[TASK GOAL]
Word for word, restate the data that follows, omitting the images.

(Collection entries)
☆ ☆ ☆ ☆ ☆

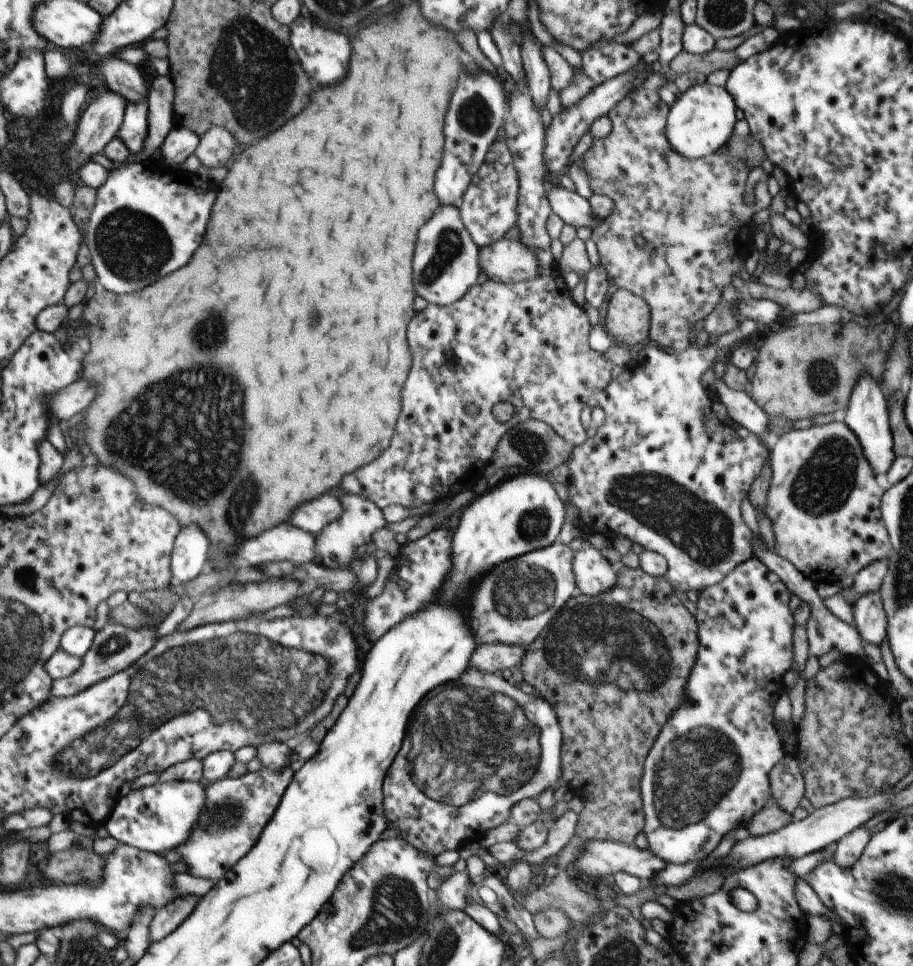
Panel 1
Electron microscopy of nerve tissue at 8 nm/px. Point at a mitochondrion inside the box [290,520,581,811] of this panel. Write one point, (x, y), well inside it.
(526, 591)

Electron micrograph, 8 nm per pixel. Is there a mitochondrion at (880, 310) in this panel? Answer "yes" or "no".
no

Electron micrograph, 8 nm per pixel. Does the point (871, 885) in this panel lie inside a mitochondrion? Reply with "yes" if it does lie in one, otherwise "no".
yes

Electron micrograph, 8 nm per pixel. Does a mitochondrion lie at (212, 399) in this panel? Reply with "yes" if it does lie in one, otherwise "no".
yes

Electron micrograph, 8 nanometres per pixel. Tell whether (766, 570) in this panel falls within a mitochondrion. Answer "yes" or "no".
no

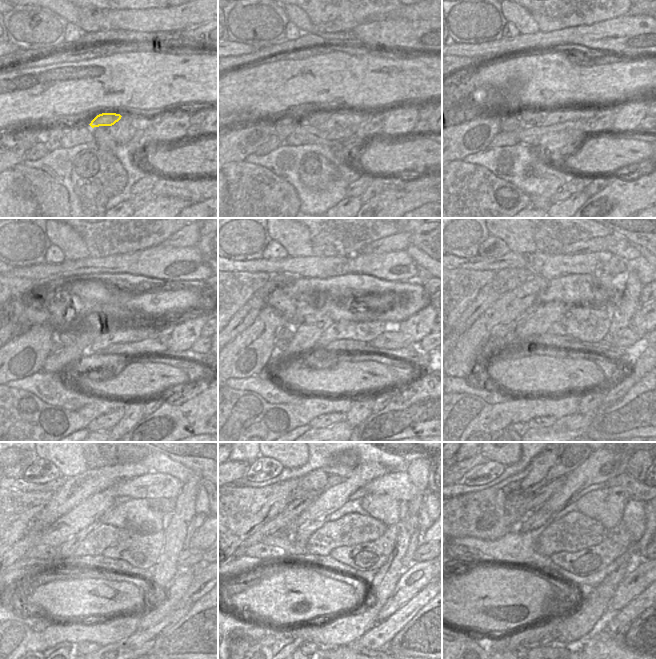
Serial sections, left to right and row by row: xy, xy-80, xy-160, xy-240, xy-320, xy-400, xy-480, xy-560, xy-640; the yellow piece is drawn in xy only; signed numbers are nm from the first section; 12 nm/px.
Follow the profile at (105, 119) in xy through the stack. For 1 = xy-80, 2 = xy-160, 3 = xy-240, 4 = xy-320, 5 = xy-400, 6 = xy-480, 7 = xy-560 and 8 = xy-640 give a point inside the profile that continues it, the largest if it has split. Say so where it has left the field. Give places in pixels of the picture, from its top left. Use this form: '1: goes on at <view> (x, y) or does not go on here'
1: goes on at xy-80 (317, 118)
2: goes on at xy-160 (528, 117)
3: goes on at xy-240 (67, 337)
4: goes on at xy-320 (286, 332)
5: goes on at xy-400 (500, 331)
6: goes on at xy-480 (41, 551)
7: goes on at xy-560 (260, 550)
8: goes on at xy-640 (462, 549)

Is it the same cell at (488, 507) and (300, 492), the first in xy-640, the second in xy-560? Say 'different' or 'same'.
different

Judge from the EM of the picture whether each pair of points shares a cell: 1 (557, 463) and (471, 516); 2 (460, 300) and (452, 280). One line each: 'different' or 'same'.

☆ ☆ ☆ ☆ ☆

[YOUR RESPONSE]
Panel 1
Electron microscopy of nerve tissue at 8 nm/px. Point at a mitochondrion inside the box [290,520,581,811] of this panel. Write one point, (x, y), well inside it.
(526, 591)

Electron micrograph, 8 nm per pixel. Is there a mitochondrion at (880, 310) in this panel? Answer "yes" or "no".
no

Electron micrograph, 8 nm per pixel. Does the point (871, 885) in this panel lie inside a mitochondrion? Reply with "yes" if it does lie in one, otherwise "no".
yes

Electron micrograph, 8 nm per pixel. Does a mitochondrion lie at (212, 399) in this panel? Reply with "yes" if it does lie in one, otherwise "no".
yes

Electron micrograph, 8 nanometres per pixel. Tell whether (766, 570) in this panel falls within a mitochondrion. Answer "yes" or "no".
no

Serial sections, left to right and row by row: xy, xy-80, xy-160, xy-240, xy-320, xy-400, xy-480, xy-560, xy-640; the yellow piece is drawn in xy only; signed numbers are nm from the first section; 12 nm/px.
Follow the profile at (105, 119) in xy through the stack. For 1 = xy-80, 2 = xy-160, 3 = xy-240, 4 = xy-320, 5 = xy-400, 6 = xy-480, 7 = xy-560 and 8 = xy-640 give a point inside the profile that continues it, the largest if it has split. Say so where it has left the field. Give places in pixels of the picture, from its top left. Use this form: '1: goes on at <view> (x, y) or does not go on here'
1: goes on at xy-80 (317, 118)
2: goes on at xy-160 (528, 117)
3: goes on at xy-240 (67, 337)
4: goes on at xy-320 (286, 332)
5: goes on at xy-400 (500, 331)
6: goes on at xy-480 (41, 551)
7: goes on at xy-560 (260, 550)
8: goes on at xy-640 (462, 549)

Is it the same cell at (488, 507) and (300, 492), the first in xy-640, the second in xy-560? Say 'different' or 'same'.
different

Judge from the EM of the picture whether each pair of points shares a cell: 1 (557, 463) and (471, 516); 2 (460, 300) and (452, 280). One line each: 'different' or 'same'.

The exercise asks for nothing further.